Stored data
_ _ _
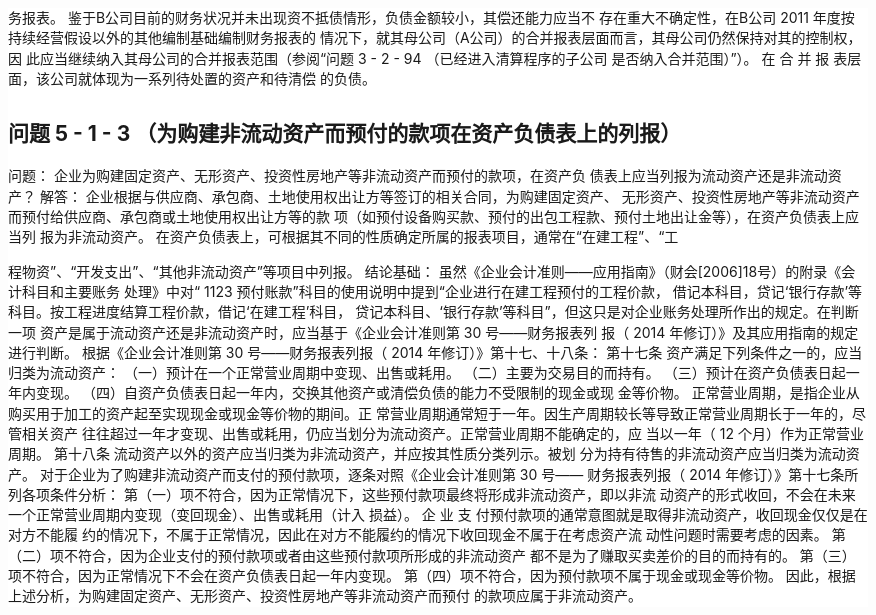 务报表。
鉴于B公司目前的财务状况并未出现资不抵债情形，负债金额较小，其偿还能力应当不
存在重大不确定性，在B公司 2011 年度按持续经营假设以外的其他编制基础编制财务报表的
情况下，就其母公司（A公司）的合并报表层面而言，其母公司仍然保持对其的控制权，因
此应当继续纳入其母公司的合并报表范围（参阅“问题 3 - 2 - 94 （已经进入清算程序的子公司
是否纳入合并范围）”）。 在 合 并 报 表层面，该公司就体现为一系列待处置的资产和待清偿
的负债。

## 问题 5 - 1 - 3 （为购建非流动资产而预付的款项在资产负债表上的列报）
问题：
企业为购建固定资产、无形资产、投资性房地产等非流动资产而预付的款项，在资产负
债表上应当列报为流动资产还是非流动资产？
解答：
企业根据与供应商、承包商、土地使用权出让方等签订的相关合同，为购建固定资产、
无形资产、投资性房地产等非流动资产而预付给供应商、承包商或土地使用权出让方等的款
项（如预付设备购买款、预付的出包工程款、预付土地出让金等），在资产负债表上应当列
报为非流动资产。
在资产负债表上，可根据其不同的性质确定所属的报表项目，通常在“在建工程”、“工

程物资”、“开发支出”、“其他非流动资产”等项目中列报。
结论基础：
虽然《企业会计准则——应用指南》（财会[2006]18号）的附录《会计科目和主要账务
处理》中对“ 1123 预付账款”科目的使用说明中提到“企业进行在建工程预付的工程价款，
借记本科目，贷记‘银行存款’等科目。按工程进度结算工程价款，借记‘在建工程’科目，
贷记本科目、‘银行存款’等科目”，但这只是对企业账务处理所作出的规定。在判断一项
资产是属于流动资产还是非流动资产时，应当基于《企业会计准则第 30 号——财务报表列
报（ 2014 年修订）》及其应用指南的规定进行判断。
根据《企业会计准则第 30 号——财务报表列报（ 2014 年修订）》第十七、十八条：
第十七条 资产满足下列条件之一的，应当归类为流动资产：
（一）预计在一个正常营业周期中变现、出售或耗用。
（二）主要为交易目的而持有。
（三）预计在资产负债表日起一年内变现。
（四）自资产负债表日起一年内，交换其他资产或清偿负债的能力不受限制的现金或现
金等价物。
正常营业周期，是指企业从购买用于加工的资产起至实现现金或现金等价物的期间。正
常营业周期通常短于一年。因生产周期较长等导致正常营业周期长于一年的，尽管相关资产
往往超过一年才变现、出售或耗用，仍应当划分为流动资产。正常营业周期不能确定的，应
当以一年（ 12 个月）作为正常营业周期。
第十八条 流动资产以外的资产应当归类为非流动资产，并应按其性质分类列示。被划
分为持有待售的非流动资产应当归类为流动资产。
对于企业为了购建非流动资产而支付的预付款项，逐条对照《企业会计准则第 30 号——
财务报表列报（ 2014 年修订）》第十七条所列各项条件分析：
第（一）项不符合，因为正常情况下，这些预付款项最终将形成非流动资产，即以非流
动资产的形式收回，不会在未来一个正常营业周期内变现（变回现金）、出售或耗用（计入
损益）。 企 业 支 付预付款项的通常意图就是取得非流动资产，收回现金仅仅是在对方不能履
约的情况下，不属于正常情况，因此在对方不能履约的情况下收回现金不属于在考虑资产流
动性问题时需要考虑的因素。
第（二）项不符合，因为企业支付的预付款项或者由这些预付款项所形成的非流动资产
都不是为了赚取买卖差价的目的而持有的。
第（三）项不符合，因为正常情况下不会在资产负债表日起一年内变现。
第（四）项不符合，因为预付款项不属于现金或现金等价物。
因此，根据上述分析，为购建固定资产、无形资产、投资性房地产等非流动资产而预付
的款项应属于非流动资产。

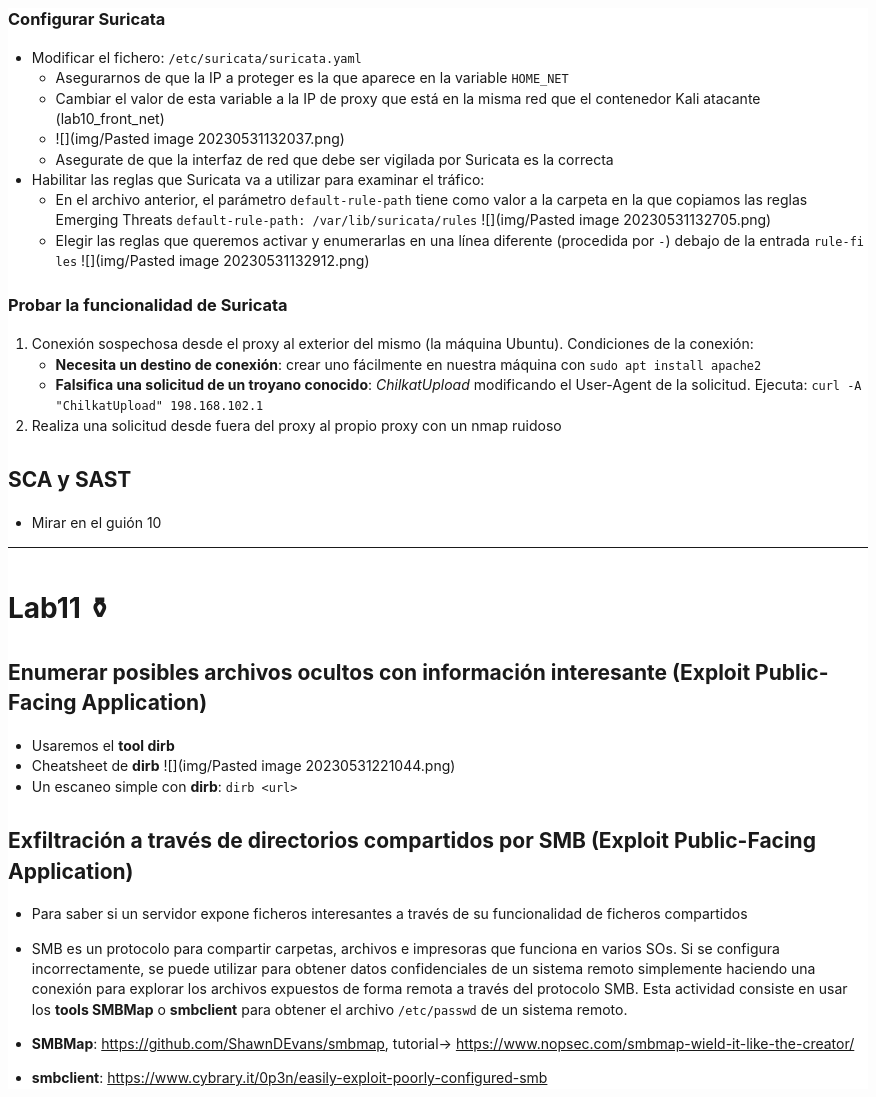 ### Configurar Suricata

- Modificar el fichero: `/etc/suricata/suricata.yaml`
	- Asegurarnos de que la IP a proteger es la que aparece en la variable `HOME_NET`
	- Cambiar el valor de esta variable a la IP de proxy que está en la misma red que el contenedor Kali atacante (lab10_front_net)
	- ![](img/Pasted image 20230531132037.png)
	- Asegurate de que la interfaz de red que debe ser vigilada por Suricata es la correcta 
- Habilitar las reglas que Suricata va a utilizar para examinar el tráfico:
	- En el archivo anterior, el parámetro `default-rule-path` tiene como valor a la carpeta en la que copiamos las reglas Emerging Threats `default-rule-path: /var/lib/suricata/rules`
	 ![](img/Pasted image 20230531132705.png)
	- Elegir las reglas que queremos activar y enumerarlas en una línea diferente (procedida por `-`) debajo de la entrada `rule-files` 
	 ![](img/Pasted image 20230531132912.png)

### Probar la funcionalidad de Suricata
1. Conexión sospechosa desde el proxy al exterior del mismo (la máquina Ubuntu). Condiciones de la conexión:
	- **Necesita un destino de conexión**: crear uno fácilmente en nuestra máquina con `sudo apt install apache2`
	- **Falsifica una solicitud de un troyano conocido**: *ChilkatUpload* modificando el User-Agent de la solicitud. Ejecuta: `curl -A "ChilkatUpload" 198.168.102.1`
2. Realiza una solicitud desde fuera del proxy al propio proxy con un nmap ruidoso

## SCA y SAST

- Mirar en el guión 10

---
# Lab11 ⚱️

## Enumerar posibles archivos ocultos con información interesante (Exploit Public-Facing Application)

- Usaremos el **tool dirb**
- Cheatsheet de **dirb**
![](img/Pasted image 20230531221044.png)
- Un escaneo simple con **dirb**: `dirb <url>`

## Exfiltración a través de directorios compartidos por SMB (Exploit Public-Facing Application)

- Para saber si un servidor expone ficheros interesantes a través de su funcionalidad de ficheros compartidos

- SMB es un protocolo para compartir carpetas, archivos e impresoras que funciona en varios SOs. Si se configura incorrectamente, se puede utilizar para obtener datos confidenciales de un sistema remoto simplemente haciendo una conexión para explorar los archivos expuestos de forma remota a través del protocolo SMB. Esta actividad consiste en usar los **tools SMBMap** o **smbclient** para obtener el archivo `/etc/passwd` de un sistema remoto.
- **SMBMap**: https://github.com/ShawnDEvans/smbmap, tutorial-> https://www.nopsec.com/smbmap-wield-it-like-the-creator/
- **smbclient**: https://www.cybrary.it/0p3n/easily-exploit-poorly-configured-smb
_ _ _
● TASK GOAL: Reproduce the data above word for word and character for character, omitting the pictures.

● THE ANSWER:
 务报表。
鉴于B公司目前的财务状况并未出现资不抵债情形，负债金额较小，其偿还能力应当不
存在重大不确定性，在B公司 2011 年度按持续经营假设以外的其他编制基础编制财务报表的
情况下，就其母公司（A公司）的合并报表层面而言，其母公司仍然保持对其的控制权，因
此应当继续纳入其母公司的合并报表范围（参阅“问题 3 - 2 - 94 （已经进入清算程序的子公司
是否纳入合并范围）”）。 在 合 并 报 表层面，该公司就体现为一系列待处置的资产和待清偿
的负债。

## 问题 5 - 1 - 3 （为购建非流动资产而预付的款项在资产负债表上的列报）
问题：
企业为购建固定资产、无形资产、投资性房地产等非流动资产而预付的款项，在资产负
债表上应当列报为流动资产还是非流动资产？
解答：
企业根据与供应商、承包商、土地使用权出让方等签订的相关合同，为购建固定资产、
无形资产、投资性房地产等非流动资产而预付给供应商、承包商或土地使用权出让方等的款
项（如预付设备购买款、预付的出包工程款、预付土地出让金等），在资产负债表上应当列
报为非流动资产。
在资产负债表上，可根据其不同的性质确定所属的报表项目，通常在“在建工程”、“工

程物资”、“开发支出”、“其他非流动资产”等项目中列报。
结论基础：
虽然《企业会计准则——应用指南》（财会[2006]18号）的附录《会计科目和主要账务
处理》中对“ 1123 预付账款”科目的使用说明中提到“企业进行在建工程预付的工程价款，
借记本科目，贷记‘银行存款’等科目。按工程进度结算工程价款，借记‘在建工程’科目，
贷记本科目、‘银行存款’等科目”，但这只是对企业账务处理所作出的规定。在判断一项
资产是属于流动资产还是非流动资产时，应当基于《企业会计准则第 30 号——财务报表列
报（ 2014 年修订）》及其应用指南的规定进行判断。
根据《企业会计准则第 30 号——财务报表列报（ 2014 年修订）》第十七、十八条：
第十七条 资产满足下列条件之一的，应当归类为流动资产：
（一）预计在一个正常营业周期中变现、出售或耗用。
（二）主要为交易目的而持有。
（三）预计在资产负债表日起一年内变现。
（四）自资产负债表日起一年内，交换其他资产或清偿负债的能力不受限制的现金或现
金等价物。
正常营业周期，是指企业从购买用于加工的资产起至实现现金或现金等价物的期间。正
常营业周期通常短于一年。因生产周期较长等导致正常营业周期长于一年的，尽管相关资产
往往超过一年才变现、出售或耗用，仍应当划分为流动资产。正常营业周期不能确定的，应
当以一年（ 12 个月）作为正常营业周期。
第十八条 流动资产以外的资产应当归类为非流动资产，并应按其性质分类列示。被划
分为持有待售的非流动资产应当归类为流动资产。
对于企业为了购建非流动资产而支付的预付款项，逐条对照《企业会计准则第 30 号——
财务报表列报（ 2014 年修订）》第十七条所列各项条件分析：
第（一）项不符合，因为正常情况下，这些预付款项最终将形成非流动资产，即以非流
动资产的形式收回，不会在未来一个正常营业周期内变现（变回现金）、出售或耗用（计入
损益）。 企 业 支 付预付款项的通常意图就是取得非流动资产，收回现金仅仅是在对方不能履
约的情况下，不属于正常情况，因此在对方不能履约的情况下收回现金不属于在考虑资产流
动性问题时需要考虑的因素。
第（二）项不符合，因为企业支付的预付款项或者由这些预付款项所形成的非流动资产
都不是为了赚取买卖差价的目的而持有的。
第（三）项不符合，因为正常情况下不会在资产负债表日起一年内变现。
第（四）项不符合，因为预付款项不属于现金或现金等价物。
因此，根据上述分析，为购建固定资产、无形资产、投资性房地产等非流动资产而预付
的款项应属于非流动资产。

 ### Configurar Suricata

- Modificar el fichero: `/etc/suricata/suricata.yaml`
	- Asegurarnos de que la IP a proteger es la que aparece en la variable `HOME_NET`
	- Cambiar el valor de esta variable a la IP de proxy que está en la misma red que el contenedor Kali atacante (lab10_front_net)
	- ![](img/Pasted image 20230531132037.png)
	- Asegurate de que la interfaz de red que debe ser vigilada por Suricata es la correcta 
- Habilitar las reglas que Suricata va a utilizar para examinar el tráfico:
	- En el archivo anterior, el parámetro `default-rule-path` tiene como valor a la carpeta en la que copiamos las reglas Emerging Threats `default-rule-path: /var/lib/suricata/rules`
	 ![](img/Pasted image 20230531132705.png)
	- Elegir las reglas que queremos activar y enumerarlas en una línea diferente (procedida por `-`) debajo de la entrada `rule-files` 
	 ![](img/Pasted image 20230531132912.png)

### Probar la funcionalidad de Suricata
1. Conexión sospechosa desde el proxy al exterior del mismo (la máquina Ubuntu). Condiciones de la conexión:
	- **Necesita un destino de conexión**: crear uno fácilmente en nuestra máquina con `sudo apt install apache2`
	- **Falsifica una solicitud de un troyano conocido**: *ChilkatUpload* modificando el User-Agent de la solicitud. Ejecuta: `curl -A "ChilkatUpload" 198.168.102.1`
2. Realiza una solicitud desde fuera del proxy al propio proxy con un nmap ruidoso

## SCA y SAST

- Mirar en el guión 10

---
# Lab11 ⚱️

## Enumerar posibles archivos ocultos con información interesante (Exploit Public-Facing Application)

- Usaremos el **tool dirb**
- Cheatsheet de **dirb**
![](img/Pasted image 20230531221044.png)
- Un escaneo simple con **dirb**: `dirb <url>`

## Exfiltración a través de directorios compartidos por SMB (Exploit Public-Facing Application)

- Para saber si un servidor expone ficheros interesantes a través de su funcionalidad de ficheros compartidos

- SMB es un protocolo para compartir carpetas, archivos e impresoras que funciona en varios SOs. Si se configura incorrectamente, se puede utilizar para obtener datos confidenciales de un sistema remoto simplemente haciendo una conexión para explorar los archivos expuestos de forma remota a través del protocolo SMB. Esta actividad consiste en usar los **tools SMBMap** o **smbclient** para obtener el archivo `/etc/passwd` de un sistema remoto.
- **SMBMap**: https://github.com/ShawnDEvans/smbmap, tutorial-> https://www.nopsec.com/smbmap-wield-it-like-the-creator/
- **smbclient**: https://www.cybrary.it/0p3n/easily-exploit-poorly-configured-smb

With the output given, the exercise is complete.